Mechanism of magnetic field-modulated luminescence from lanthanide ions in inorganic crystal: a review

Abstract

The luminescence from lanthanide ions has potential applications in light emitting diodes, biomedical, solar cells, sensors, display, etc. However, the luminescence is suffered from the various problems, such as low luminescence efficiency and inharmonious wavelength for energy transfer. Magnetic field is an efficient method to modulate the wavelength and intensity of luminescence from lanthanide ions. Magnetic field redistributes the populated electrons in the excited states to tune the wavelength of lanthanide ions by Zeeman effect, mixing effect, and quantum confinement effect. Magnetic field enhances or suppresses the luminescence intensity by the administration of cross-relaxation, energy transfer, and Boltzmann population.
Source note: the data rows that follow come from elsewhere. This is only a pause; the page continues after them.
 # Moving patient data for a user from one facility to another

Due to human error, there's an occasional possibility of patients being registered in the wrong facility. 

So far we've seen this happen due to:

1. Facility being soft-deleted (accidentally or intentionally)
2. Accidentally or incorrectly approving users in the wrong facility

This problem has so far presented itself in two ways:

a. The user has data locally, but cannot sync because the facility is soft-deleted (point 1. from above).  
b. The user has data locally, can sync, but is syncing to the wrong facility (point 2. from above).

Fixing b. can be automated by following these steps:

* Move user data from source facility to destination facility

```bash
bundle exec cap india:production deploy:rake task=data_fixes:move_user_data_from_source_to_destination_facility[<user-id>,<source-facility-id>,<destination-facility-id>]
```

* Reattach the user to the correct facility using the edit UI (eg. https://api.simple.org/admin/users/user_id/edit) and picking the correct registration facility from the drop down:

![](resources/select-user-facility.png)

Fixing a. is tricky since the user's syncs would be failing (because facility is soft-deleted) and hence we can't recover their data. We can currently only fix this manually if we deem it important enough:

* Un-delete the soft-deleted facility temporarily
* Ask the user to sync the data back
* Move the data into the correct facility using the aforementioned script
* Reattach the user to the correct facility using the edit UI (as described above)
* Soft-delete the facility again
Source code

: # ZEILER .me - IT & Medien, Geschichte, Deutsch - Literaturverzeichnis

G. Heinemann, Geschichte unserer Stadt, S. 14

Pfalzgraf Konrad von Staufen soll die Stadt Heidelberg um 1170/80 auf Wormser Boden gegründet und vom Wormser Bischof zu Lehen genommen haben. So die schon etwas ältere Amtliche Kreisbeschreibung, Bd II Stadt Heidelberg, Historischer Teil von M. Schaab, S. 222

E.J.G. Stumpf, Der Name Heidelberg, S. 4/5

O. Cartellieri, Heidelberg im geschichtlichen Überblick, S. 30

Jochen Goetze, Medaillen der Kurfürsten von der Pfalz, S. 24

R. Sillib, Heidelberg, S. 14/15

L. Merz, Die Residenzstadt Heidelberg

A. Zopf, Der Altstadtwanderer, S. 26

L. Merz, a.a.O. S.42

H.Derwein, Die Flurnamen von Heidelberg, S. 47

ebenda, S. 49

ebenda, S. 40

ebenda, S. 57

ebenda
In this review, we first introduce the various phenomena and mechanisms of magnetic field modulated downshift luminescence from lanthanide ions, including Zeeman effect, cross-relaxation, crystal structure, absorption, quantum confinement effect, and magnetic–optical hysteresis. Then, we explain the regulation of upconversion luminescence by magnetic field, containing energy transfer and mixing effect. Finally, different options regarding how to understand the mechanism of magnetic field-modulated luminescence from lanthanide ions in the future are outlined.